This, in turn, could also serve to highlight one of Trump’s most hideous character failings: His relentless megalomania and dishonesty, which don’t allow for him to admit that anything on his watch is less than stupendously wonderful.
A new ad campaign from the Democratic super PAC American Bridge hints at what this might look like going forward. Politico reports that the group is putting $10 million behind new ads set to run in Wisconsin, Pennsylvania, and Michigan — the three “blue wall” states Trump cracked in 2016 — with an eye toward keeping Trump’s margin among working-class whites down.
Given how incredibly close Trump’s victory was in those states — he won them by fewer than 80,000 votes combined — even limited success at reducing Trump’s margin among those voters could make the difference.
But note the argument in the ads. This TV spot shows a dairy farmer in Wisconsin who recounts that he and his neighbors are getting killed by Trump’s trade wars. He then adds this:
I’m struggling to stay alive. My neighbor’s going out of business. And then to have our president say, “Buy a bigger tractor. Everything’s fine now!” I believe the president thinks that we’re expendable — that we can be toyed with, to help him. I voted for Donald Trump in 2016. And I will not vote for Donald Trump again.
Trump recently said that thanks to China’s agricultural purchases, farmers will need “bigger tractors.” This is similar to Trump’s declaration in 2017 that Ohio residents shouldn’t sell their houses, because manufacturing jobs would come roaring back to the state, which was followed in 2019 by a mild manufacturing recession.

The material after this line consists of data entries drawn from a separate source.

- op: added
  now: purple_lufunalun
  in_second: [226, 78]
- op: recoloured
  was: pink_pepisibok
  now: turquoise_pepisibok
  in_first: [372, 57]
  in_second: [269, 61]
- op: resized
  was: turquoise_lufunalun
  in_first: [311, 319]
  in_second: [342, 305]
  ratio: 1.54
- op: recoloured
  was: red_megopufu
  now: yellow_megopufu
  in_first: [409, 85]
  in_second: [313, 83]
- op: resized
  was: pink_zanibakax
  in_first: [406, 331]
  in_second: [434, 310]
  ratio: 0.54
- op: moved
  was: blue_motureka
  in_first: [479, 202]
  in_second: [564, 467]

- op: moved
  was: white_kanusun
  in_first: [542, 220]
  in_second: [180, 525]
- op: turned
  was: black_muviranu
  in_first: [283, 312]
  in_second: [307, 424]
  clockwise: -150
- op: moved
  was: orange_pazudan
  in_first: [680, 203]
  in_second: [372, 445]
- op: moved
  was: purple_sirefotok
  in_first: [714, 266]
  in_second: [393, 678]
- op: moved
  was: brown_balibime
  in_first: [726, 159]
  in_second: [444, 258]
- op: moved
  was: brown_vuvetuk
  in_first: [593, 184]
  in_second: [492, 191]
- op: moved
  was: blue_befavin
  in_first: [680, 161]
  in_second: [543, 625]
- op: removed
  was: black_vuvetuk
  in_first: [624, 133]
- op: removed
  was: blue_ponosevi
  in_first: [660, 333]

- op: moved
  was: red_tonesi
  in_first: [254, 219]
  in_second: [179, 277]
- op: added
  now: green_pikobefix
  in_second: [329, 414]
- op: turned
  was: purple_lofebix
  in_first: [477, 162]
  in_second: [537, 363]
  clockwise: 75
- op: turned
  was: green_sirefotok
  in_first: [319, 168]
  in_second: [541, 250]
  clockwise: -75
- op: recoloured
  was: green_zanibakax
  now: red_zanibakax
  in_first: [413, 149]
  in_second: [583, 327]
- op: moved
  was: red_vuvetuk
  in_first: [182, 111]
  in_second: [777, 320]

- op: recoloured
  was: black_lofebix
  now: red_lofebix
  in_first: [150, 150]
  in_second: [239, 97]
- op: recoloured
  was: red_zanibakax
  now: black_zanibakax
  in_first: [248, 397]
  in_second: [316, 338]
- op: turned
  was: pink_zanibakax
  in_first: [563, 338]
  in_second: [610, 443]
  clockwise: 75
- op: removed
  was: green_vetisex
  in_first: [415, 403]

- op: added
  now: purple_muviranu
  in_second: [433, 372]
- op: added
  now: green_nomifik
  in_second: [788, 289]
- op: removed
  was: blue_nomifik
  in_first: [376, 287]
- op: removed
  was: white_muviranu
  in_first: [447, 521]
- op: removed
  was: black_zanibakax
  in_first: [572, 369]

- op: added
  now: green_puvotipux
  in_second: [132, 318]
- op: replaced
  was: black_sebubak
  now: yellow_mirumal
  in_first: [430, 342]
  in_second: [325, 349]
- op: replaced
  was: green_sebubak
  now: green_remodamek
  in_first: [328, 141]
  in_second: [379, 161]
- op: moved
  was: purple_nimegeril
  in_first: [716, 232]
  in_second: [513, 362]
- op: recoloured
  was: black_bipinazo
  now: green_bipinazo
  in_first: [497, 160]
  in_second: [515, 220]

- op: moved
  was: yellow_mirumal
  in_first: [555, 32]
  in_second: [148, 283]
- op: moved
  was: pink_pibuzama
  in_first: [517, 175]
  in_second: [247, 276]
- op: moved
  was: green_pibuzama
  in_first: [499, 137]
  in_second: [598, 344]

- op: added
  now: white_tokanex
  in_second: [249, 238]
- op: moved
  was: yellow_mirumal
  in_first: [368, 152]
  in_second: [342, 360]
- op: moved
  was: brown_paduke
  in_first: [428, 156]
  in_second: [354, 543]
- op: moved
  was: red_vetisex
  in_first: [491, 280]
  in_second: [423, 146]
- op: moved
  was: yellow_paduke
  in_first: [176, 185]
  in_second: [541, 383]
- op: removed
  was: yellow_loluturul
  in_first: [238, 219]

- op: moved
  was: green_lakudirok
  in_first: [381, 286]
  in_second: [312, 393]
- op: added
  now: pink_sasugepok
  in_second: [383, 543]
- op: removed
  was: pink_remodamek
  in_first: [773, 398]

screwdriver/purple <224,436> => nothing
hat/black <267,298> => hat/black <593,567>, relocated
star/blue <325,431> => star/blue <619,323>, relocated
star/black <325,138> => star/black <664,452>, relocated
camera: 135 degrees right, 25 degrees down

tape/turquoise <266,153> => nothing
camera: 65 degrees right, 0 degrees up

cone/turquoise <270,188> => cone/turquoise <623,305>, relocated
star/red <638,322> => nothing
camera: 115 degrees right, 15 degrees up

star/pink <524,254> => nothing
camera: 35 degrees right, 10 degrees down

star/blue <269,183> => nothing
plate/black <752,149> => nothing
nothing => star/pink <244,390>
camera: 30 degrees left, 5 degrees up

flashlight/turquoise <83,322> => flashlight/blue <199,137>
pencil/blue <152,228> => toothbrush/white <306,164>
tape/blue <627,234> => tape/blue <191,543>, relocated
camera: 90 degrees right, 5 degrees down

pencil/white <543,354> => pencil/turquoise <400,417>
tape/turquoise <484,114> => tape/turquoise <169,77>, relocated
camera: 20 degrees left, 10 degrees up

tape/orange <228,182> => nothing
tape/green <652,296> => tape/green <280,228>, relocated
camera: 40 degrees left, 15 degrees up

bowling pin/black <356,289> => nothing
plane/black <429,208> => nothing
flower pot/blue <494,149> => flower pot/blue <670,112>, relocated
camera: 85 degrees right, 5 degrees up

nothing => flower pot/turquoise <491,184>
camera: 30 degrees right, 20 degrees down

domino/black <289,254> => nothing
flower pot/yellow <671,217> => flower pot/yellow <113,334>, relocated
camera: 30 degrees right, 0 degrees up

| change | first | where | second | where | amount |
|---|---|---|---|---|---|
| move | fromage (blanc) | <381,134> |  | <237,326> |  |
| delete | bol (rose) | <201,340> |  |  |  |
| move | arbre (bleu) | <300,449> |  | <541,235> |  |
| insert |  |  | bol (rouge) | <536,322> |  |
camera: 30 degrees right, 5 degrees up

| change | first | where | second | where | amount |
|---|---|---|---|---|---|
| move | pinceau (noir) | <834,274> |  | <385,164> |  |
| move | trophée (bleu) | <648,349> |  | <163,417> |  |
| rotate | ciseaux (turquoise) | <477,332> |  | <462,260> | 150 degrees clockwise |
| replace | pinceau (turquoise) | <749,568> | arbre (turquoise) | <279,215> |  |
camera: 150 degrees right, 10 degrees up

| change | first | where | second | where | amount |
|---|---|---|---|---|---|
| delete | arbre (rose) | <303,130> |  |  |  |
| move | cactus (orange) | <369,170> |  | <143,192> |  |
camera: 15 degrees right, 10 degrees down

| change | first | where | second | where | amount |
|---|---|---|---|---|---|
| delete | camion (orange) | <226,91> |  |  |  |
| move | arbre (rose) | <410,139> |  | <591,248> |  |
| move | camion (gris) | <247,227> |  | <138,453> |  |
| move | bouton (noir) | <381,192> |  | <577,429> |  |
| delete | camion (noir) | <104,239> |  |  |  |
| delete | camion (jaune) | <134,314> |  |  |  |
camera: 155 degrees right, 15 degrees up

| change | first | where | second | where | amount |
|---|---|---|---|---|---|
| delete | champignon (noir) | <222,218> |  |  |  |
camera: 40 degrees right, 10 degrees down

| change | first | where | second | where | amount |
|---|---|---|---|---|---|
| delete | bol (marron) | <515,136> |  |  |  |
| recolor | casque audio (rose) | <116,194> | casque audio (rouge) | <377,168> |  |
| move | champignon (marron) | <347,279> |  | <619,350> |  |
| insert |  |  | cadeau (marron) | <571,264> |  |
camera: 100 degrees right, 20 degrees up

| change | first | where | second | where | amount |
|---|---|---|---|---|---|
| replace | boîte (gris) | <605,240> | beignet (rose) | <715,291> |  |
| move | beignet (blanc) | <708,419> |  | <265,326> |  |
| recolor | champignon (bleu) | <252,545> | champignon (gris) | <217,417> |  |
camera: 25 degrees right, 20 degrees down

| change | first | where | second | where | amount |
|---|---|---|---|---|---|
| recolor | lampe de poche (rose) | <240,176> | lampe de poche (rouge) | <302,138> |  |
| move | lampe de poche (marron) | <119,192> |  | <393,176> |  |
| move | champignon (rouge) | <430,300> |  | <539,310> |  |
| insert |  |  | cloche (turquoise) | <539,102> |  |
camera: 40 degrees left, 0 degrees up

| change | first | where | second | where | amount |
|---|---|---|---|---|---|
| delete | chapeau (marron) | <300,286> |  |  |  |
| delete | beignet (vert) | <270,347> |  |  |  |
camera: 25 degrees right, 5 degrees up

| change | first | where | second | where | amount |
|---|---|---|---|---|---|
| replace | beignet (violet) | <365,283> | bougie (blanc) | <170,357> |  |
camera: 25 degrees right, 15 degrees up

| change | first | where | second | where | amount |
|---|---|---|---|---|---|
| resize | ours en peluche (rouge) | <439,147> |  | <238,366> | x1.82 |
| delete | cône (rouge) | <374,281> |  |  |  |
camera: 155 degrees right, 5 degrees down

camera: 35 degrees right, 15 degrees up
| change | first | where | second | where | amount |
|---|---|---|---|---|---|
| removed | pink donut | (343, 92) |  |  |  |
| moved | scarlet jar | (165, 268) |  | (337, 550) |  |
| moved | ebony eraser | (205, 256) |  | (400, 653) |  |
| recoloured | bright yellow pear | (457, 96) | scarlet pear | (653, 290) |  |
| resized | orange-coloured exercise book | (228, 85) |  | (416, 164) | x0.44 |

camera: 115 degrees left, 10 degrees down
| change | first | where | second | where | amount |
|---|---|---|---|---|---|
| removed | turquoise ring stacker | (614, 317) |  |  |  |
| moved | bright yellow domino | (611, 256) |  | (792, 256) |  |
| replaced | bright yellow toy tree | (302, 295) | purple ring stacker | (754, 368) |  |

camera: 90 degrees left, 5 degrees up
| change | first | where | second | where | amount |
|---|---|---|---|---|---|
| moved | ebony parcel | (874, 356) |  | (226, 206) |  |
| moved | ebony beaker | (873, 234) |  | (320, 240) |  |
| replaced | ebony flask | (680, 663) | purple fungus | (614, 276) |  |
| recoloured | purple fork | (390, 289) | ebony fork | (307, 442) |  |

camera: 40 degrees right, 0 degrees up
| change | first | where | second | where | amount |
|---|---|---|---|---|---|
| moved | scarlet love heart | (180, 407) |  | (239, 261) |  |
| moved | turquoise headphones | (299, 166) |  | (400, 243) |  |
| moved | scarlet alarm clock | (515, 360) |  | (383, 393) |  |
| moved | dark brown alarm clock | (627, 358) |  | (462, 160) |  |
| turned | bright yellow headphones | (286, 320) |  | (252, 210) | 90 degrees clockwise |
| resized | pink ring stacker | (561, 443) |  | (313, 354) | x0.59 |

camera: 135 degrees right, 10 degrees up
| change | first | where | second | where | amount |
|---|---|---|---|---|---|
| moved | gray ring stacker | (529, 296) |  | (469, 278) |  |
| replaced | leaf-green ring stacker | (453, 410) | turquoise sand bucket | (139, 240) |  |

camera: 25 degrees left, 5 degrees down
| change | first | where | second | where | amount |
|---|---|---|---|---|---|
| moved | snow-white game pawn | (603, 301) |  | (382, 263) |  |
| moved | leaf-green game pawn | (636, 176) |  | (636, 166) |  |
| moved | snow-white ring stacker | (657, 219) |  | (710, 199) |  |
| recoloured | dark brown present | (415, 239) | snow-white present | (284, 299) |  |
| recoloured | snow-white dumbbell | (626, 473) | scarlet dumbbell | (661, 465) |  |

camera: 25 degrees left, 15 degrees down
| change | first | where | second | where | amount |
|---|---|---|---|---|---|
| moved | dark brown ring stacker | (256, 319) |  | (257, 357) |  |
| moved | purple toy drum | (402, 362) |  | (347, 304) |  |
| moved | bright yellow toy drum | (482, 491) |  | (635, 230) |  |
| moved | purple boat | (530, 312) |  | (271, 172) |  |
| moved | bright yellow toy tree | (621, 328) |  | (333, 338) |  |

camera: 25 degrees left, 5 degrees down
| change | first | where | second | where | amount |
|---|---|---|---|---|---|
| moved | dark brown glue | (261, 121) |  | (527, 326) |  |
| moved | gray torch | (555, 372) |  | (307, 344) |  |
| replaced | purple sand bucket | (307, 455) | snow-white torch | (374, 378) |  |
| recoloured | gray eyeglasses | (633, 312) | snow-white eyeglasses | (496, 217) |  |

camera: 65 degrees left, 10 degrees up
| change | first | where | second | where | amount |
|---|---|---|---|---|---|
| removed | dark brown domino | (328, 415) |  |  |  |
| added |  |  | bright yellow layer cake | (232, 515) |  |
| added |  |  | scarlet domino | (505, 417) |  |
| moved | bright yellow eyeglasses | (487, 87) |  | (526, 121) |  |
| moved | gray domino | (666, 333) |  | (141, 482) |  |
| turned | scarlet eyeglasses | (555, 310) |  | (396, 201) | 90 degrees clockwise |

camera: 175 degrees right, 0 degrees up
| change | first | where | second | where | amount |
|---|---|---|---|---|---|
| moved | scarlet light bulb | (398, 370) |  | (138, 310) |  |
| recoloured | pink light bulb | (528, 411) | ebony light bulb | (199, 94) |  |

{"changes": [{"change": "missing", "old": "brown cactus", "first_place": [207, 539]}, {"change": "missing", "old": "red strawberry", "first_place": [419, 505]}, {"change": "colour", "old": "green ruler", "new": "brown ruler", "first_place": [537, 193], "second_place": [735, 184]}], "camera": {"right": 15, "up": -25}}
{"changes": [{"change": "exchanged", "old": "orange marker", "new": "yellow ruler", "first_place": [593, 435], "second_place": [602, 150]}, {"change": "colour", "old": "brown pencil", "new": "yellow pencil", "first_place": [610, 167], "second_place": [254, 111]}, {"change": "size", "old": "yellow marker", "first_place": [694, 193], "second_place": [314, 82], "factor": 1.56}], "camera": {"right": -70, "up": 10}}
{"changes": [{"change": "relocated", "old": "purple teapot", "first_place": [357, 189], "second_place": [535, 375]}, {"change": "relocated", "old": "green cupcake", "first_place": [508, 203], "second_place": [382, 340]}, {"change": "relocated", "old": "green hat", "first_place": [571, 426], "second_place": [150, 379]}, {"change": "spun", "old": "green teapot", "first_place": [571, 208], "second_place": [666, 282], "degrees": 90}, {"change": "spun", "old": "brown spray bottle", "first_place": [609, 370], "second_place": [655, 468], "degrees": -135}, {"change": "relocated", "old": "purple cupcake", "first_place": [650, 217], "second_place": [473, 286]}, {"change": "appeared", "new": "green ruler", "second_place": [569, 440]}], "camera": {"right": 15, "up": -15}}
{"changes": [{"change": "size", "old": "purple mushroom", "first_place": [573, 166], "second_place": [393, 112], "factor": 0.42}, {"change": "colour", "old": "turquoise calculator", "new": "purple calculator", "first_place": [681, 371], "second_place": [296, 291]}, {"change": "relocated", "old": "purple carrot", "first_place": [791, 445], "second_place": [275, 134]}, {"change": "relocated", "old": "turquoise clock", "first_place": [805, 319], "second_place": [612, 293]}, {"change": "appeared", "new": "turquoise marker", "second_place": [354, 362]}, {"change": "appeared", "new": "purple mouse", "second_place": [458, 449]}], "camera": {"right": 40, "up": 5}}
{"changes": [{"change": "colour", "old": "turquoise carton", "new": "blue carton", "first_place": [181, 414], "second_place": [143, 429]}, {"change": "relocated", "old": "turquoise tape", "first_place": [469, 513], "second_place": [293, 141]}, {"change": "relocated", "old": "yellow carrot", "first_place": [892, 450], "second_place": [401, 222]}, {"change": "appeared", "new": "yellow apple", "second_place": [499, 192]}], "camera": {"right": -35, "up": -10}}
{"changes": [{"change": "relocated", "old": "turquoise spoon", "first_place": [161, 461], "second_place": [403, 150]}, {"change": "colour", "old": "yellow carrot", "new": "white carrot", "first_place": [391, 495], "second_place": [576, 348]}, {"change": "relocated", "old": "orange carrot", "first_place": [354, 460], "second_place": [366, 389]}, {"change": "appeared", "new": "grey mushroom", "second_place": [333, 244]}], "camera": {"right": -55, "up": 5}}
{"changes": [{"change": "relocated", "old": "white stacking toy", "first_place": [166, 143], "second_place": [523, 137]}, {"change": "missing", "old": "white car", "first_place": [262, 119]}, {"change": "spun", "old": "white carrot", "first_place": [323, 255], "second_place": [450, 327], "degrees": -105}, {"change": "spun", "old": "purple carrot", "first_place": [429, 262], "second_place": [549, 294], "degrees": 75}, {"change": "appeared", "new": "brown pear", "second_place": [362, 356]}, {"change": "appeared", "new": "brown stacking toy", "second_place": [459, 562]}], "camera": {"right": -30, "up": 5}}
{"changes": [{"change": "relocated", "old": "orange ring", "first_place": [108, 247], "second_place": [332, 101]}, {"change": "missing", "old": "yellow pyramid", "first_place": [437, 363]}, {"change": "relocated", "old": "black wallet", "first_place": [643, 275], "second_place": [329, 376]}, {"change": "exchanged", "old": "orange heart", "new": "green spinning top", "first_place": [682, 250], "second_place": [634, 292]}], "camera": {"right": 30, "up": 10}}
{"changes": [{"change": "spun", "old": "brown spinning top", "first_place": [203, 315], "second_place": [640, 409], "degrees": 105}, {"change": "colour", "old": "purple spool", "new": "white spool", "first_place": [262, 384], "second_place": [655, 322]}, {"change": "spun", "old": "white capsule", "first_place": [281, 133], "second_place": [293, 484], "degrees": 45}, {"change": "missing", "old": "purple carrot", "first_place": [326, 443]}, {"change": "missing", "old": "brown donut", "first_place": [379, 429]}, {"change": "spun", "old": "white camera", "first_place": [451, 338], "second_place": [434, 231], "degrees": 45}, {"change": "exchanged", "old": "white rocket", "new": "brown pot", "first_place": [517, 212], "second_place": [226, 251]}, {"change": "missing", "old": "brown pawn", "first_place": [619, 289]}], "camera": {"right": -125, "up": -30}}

A second ad features a Pennsylvania truck driver who says he and his neighbors are getting hammered by the high cost of living, and adds this about Trump: “He cares about himself, and making money, and getting reelected … for him it’s Trump before everything else.”
Notably, both spots seek to demonstrate that Trump’s boasts about the stupendous economy are out of touch with people’s everyday experience of it. But this is more than just an argument that Trump’s economy isn’t matching his promises; it’s also implicitly an argument about Trump’s character.
You may recall that during President Barack Obama’s 2012 reelection campaign, there was a spirited internal debate that led him to refrain from praising the recovery too openly or forcefully, because his advisers worried that this could alienate voters who were still hurting.
Now try to imagine Trump and his advisers having such a debate. There is no earthly chance that Trump would ever take such advice seriously: Precisely because the economy is his, it must be absolutely wondrous and perfect in every respect, and everyone — especially his own voters — must be doing smashingly great under it.
It’s hard to say whether this is mainly attributable to Trump’s megalomania (which doesn’t permit for anything on his watch to be imperfect in any way), or to his dishonesty (which leads him to distort and mislead endlessly about the economy), or to his administration’s blithe lack of concern for the plight of ordinary people (top officials have absurdly claimed Trump’s trade war is having no impact, despite the pain revealed in statistics).
To be clear, no one should be under any illusions about Trump’s ability to come very close to duplicating his 2016 performance among working-class white voters in the industrial Midwest in 2020. But again, given the closeness of Trump’s victory in the blue-wall states, small shifts could be important.
Given this, one would also expect the argument against Trump on the economy to focus heavily on his and the GOP’s efforts to repeal health coverage for millions and their enormous corporate tax cut, in addition to the wreckage from Trump’s trade wars. Trump, of course, has lied endlessly about those things, too.
Indeed, among still-struggling voters who are not hard partisans but voted for Trump because he seemed like something new, or like an outsider, or like a no-nonsense businessman who would solve their problems, it’s possible an indictment of Trump’s economic performance through the prism of his characterological unwillingness to tell the truth about it could have an impact.